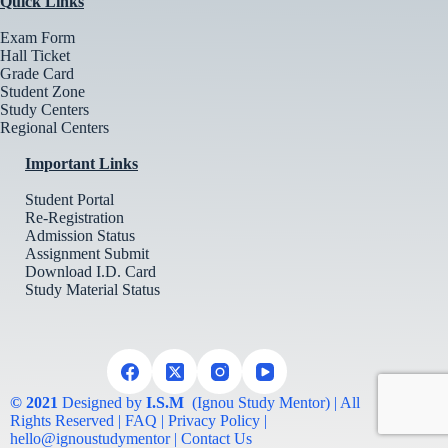
Quick Links
Exam Form
Hall Ticket
Grade Card
Student Zone
Study Centers
Regional Centers
Important Links
Student Portal
Re-Registration
Admission Status
Assignment Submit
Download I.D. Card
Study Material Status
© 2021
Designed by
I.S.M
(Ignou Study Mentor) | All
Rights Reserved | FAQ | Privacy Policy |
hello@ignoustudymentor | Contact Us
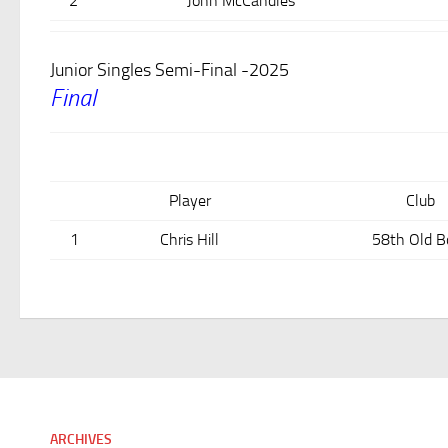
2
John McCandles
Junior Singles Semi-Final -2025
Final
Player
Club
1
Chris Hill
58th Old B
ARCHIVES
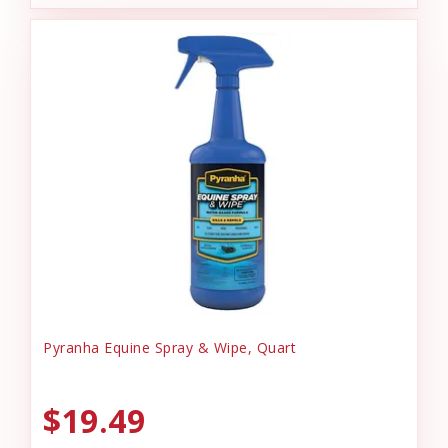
Pyranha Equine Spray & Wipe, Quart
$19.49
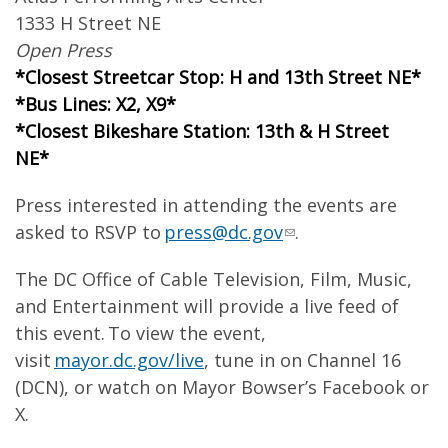
1333 H Street NE
Open Press
*Closest Streetcar Stop: H and 13th Street NE*
*Bus Lines: X2, X9*
*Closest Bikeshare Station: 13th & H Street
NE*
Press interested in attending the events are
asked to RSVP to
press@dc.gov
.
The DC Office of Cable Television, Film, Music,
and Entertainment will provide a live feed of
this event. To view the event,
visit
mayor.dc.gov/live
, tune in on Channel 16
(DCN), or watch on Mayor Bowser’s Facebook or
X.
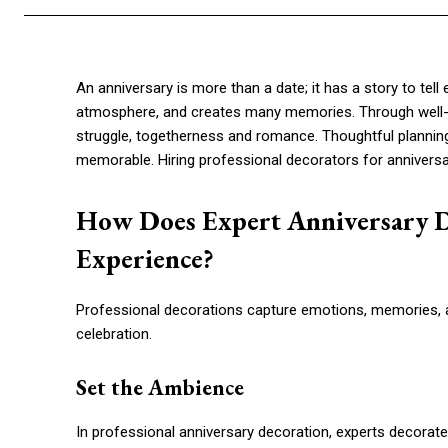
An anniversary is more than a date; it has a story to tell 
atmosphere, and creates many memories. Through well
struggle, togetherness and romance. Thoughtful planning
memorable. Hiring professional decorators for annivers
How Does Expert Anniversary D
Experience?
Professional decorations capture emotions, memories, a
celebration.
Set the Ambience
In professional anniversary decoration, experts decorate 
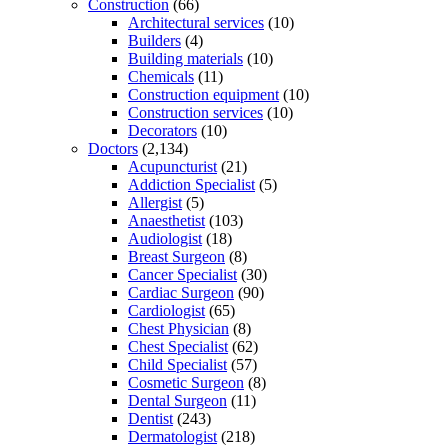
Construction
(66)
Architectural services
(10)
Builders
(4)
Building materials
(10)
Chemicals
(11)
Construction equipment
(10)
Construction services
(10)
Decorators
(10)
Doctors
(2,134)
Acupuncturist
(21)
Addiction Specialist
(5)
Allergist
(5)
Anaesthetist
(103)
Audiologist
(18)
Breast Surgeon
(8)
Cancer Specialist
(30)
Cardiac Surgeon
(90)
Cardiologist
(65)
Chest Physician
(8)
Chest Specialist
(62)
Child Specialist
(57)
Cosmetic Surgeon
(8)
Dental Surgeon
(11)
Dentist
(243)
Dermatologist
(218)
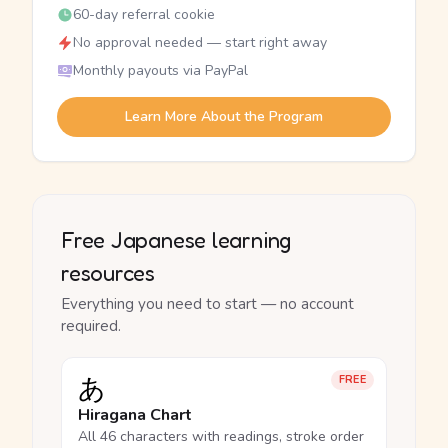
60-day referral cookie
No approval needed — start right away
Monthly payouts via PayPal
Learn More About the Program
Free Japanese learning
resources
Everything you need to start — no account
required.
あ
FREE
Hiragana Chart
All 46 characters with readings, stroke order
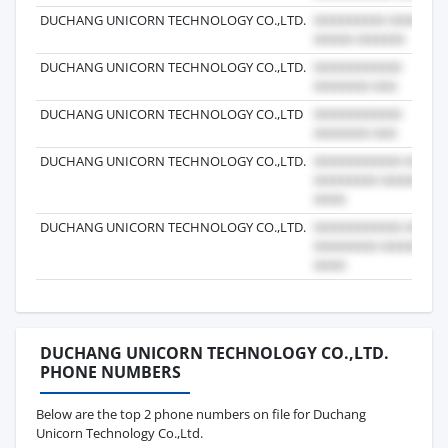
DUCHANG UNICORN TECHNOLOGY CO.,LTD.
DUCHANG UNICORN TECHNOLOGY CO.,LTD.
DUCHANG UNICORN TECHNOLOGY CO.,LTD
DUCHANG UNICORN TECHNOLOGY CO.,LTD.
DUCHANG UNICORN TECHNOLOGY CO.,LTD.
DUCHANG UNICORN TECHNOLOGY CO.,LTD.
PHONE NUMBERS
Below are the top 2 phone numbers on file for Duchang
Unicorn Technology Co.,Ltd.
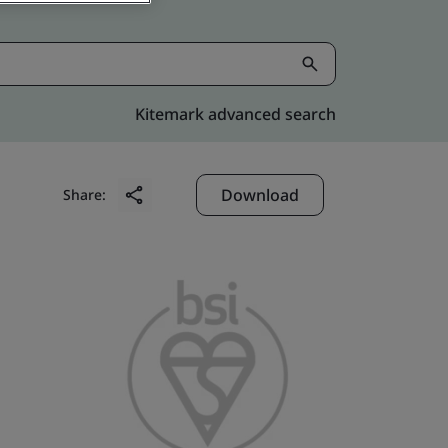
Kitemark advanced search
Download
Share:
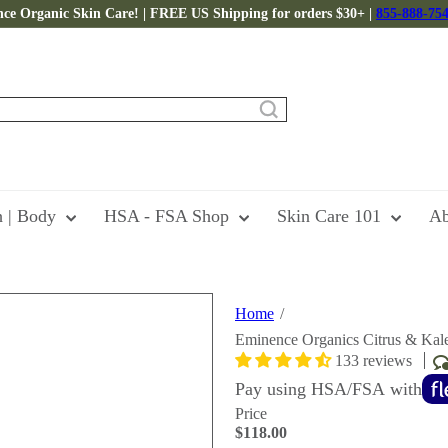
ce Organic Skin Care! | FREE US Shipping for orders $30+ |
855-888-75
Pause
slideshow
h | Body
HSA - FSA Shop
Skin Care 101
Ab
Home
Eminence Organics Citrus & Kal
133 reviews
Pay using HSA/FSA with
Price
Regular
$118.00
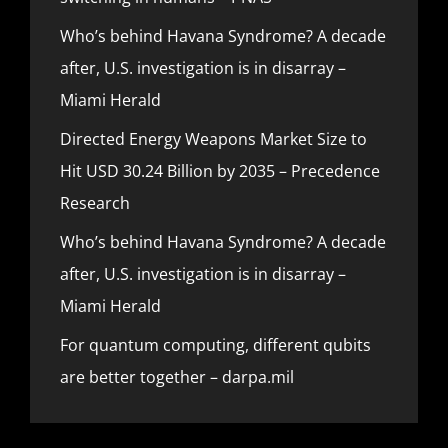
Who’s behind Havana Syndrome? A decade
after, U.S. investigation is in disarray –
Miami Herald
Directed Energy Weapons Market Size to
Hit USD 30.24 Billion by 2035 – Precedence
Research
Who’s behind Havana Syndrome? A decade
after, U.S. investigation is in disarray –
Miami Herald
For quantum computing, different qubits
are better together – darpa.mil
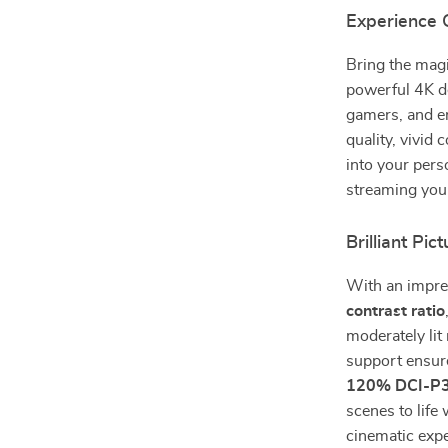
Experience 
Bring the magi
powerful 4K d
gamers, and en
quality, vivid
into your pers
streaming your
Brilliant Pic
With an impr
contrast ratio
moderately lit
support ensure
120% DCI-P3
scenes to life 
cinematic expe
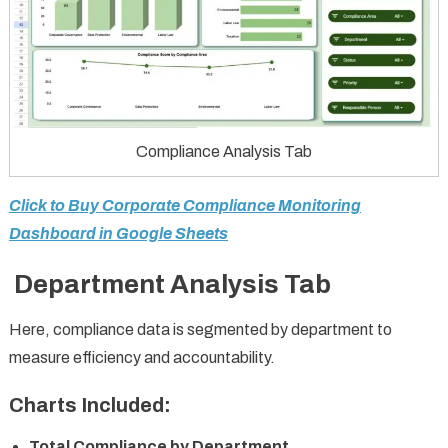
Compliance Analysis Tab
Click to Buy Corporate Compliance Monitoring
Dashboard in Google Sheets
Department Analysis Tab
Here, compliance data is segmented by department to
measure efficiency and accountability.
Charts Included:
Total Compliance by Department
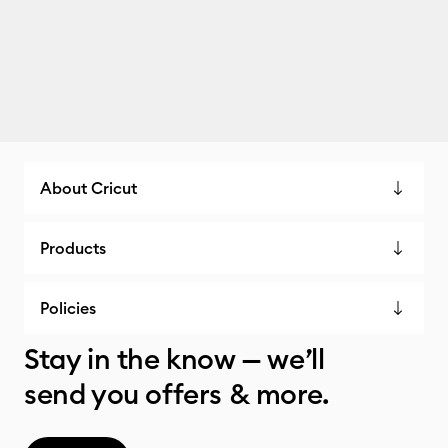
About Cricut
Products
Policies
Stay in the know — we’ll
send you offers & more.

- - -

Problem to work on –
Which of the lines in the data hold the string "Specialist"? Report each of them by copying it.

Output for this exercise –
Addiction Specialist
Cancer Specialist
Chest Specialist
Child Specialist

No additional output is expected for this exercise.